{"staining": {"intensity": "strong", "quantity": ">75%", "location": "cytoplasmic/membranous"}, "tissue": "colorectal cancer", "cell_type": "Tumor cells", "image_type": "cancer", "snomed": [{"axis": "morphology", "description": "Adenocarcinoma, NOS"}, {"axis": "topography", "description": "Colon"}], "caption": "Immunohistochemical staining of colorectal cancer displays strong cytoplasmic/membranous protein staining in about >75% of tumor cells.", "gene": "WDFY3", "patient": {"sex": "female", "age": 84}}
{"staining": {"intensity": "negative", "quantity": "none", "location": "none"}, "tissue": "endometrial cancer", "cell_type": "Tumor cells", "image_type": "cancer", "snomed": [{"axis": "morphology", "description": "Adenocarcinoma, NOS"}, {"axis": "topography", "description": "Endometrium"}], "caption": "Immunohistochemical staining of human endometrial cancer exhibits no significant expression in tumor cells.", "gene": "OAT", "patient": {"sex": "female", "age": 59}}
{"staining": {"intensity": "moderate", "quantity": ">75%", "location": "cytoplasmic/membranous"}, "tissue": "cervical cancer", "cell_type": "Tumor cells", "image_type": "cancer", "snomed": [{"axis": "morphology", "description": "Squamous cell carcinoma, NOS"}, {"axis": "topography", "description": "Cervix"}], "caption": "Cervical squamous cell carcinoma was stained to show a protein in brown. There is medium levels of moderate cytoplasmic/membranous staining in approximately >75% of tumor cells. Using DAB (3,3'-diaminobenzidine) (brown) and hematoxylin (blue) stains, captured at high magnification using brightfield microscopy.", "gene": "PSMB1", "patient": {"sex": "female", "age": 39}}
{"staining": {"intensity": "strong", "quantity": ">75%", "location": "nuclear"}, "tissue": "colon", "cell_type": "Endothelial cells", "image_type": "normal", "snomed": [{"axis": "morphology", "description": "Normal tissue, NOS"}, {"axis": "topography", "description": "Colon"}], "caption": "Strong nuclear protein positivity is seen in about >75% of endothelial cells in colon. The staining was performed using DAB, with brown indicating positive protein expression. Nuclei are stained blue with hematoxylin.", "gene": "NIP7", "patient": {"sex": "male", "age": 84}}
........
■ Aim of the task:
Reproduce the data exactly, character for character.

■ Solution to the problem:
{"staining": {"intensity": "strong", "quantity": ">75%", "location": "cytoplasmic/membranous"}, "tissue": "colorectal cancer", "cell_type": "Tumor cells", "image_type": "cancer", "snomed": [{"axis": "morphology", "description": "Adenocarcinoma, NOS"}, {"axis": "topography", "description": "Colon"}], "caption": "Immunohistochemical staining of colorectal cancer displays strong cytoplasmic/membranous protein staining in about >75% of tumor cells.", "gene": "WDFY3", "patient": {"sex": "female", "age": 84}}
{"staining": {"intensity": "negative", "quantity": "none", "location": "none"}, "tissue": "endometrial cancer", "cell_type": "Tumor cells", "image_type": "cancer", "snomed": [{"axis": "morphology", "description": "Adenocarcinoma, NOS"}, {"axis": "topography", "description": "Endometrium"}], "caption": "Immunohistochemical staining of human endometrial cancer exhibits no significant expression in tumor cells.", "gene": "OAT", "patient": {"sex": "female", "age": 59}}
{"staining": {"intensity": "moderate", "quantity": ">75%", "location": "cytoplasmic/membranous"}, "tissue": "cervical cancer", "cell_type": "Tumor cells", "image_type": "cancer", "snomed": [{"axis": "morphology", "description": "Squamous cell carcinoma, NOS"}, {"axis": "topography", "description": "Cervix"}], "caption": "Cervical squamous cell carcinoma was stained to show a protein in brown. There is medium levels of moderate cytoplasmic/membranous staining in approximately >75% of tumor cells. Using DAB (3,3'-diaminobenzidine) (brown) and hematoxylin (blue) stains, captured at high magnification using brightfield microscopy.", "gene": "PSMB1", "patient": {"sex": "female", "age": 39}}
{"staining": {"intensity": "strong", "quantity": ">75%", "location": "nuclear"}, "tissue": "colon", "cell_type": "Endothelial cells", "image_type": "normal", "snomed": [{"axis": "morphology", "description": "Normal tissue, NOS"}, {"axis": "topography", "description": "Colon"}], "caption": "Strong nuclear protein positivity is seen in about >75% of endothelial cells in colon. The staining was performed using DAB, with brown indicating positive protein expression. Nuclei are stained blue with hematoxylin.", "gene": "NIP7", "patient": {"sex": "male", "age": 84}}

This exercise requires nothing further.